Ilustrasi pelecehan seksual/ Foto: Freepik |
Semua Bisa Jadi Korban
Apapun alasannya, pelecehan seksual atau kekerasan seksual adalah tindakan tak bermoral yang dapat mempengaruhi hidup seseorang. Selama ini, banyak orang berpikir bahwa pelecehan maupun kekerasan seksual hanya bisa dialami oleh perempuan, karena perempuan lemah tak bisa membela dirinya. Pada sisi lain, pria kerap dianggap mempunyai fisik dan mental lebih kuat untuk menangani kasus ini.
Padahal, semua orang bisa jadi korban, semua bisa mengalami pelecehan di lingkup keluarga maupun ruang publik. Namun, kentalnya nilai-nilai patriarki yang sulit ditembus menjadi alasan mengapa banyak korban pria enggan untuk melapor bahkan mencari bantuan ketika mengalami kekerasan dan pelecehan seksual.
Adapun beberapa laki-laki yang melaporkan tentang pelecehan yang mereka alami masih merasa sulit. Kebanyakan korban laki-laki menerima tanggapan yang negatif, seperti tidak dipercaya sebagai korban dan kasusnya dianggap sepele. Terlebih payung hukum mengenai kekerasan seksual di Indonesia, belum tersemat kuat sampai ke akar.

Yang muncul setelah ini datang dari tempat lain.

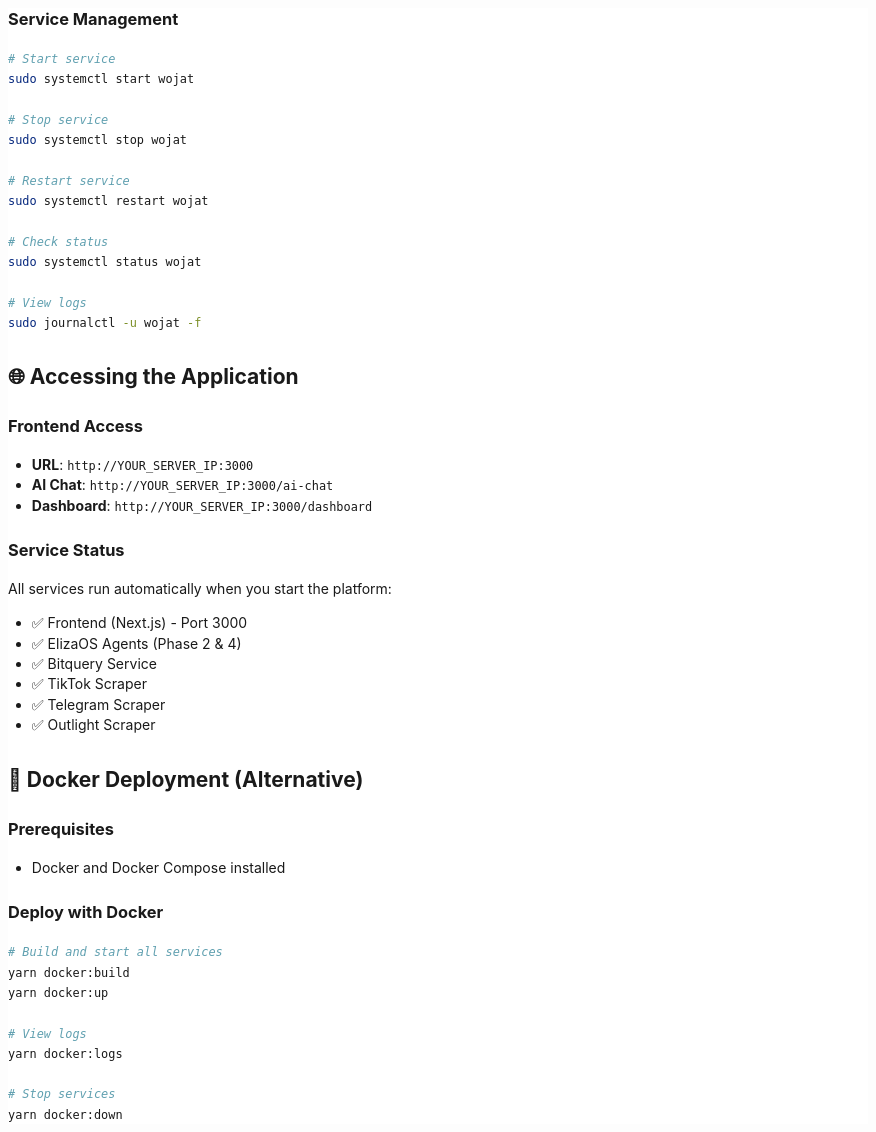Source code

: ### Service Management

```bash
# Start service
sudo systemctl start wojat

# Stop service
sudo systemctl stop wojat

# Restart service
sudo systemctl restart wojat

# Check status
sudo systemctl status wojat

# View logs
sudo journalctl -u wojat -f
```

## 🌐 Accessing the Application

### Frontend Access
- **URL**: `http://YOUR_SERVER_IP:3000`
- **AI Chat**: `http://YOUR_SERVER_IP:3000/ai-chat`
- **Dashboard**: `http://YOUR_SERVER_IP:3000/dashboard`

### Service Status
All services run automatically when you start the platform:
- ✅ Frontend (Next.js) - Port 3000
- ✅ ElizaOS Agents (Phase 2 & 4)
- ✅ Bitquery Service
- ✅ TikTok Scraper
- ✅ Telegram Scraper
- ✅ Outlight Scraper

## 🐳 Docker Deployment (Alternative)

### Prerequisites
- Docker and Docker Compose installed

### Deploy with Docker
```bash
# Build and start all services
yarn docker:build
yarn docker:up

# View logs
yarn docker:logs

# Stop services
yarn docker:down
```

Oleh karena itu, satu-satunya cara yang bisa dilakukan saat ini adalah pentingnya edukasi dan menyebarkan kesadaran akan korban pelecehan serta kekerasan seksual bukan hanya menimpa perempuan. Sebab, mendukung para korban terlepas apapun gendernya adalah tanggung jawab kita sebagai masyarakat yang bermoral.
Dukungan yang diterima mungkin akan menimbulkan keberanian dari para korban untuk melawan para pelaku yang mungkin masih berkeliaran di luar sana. Suara dan gerakan masyarakat yang semakin peduli juga diharapkan akan semakin memperkuat perlindungan terhadap korban maupun pencegahan kasus serupa agar terulang kembali di masa mendatang.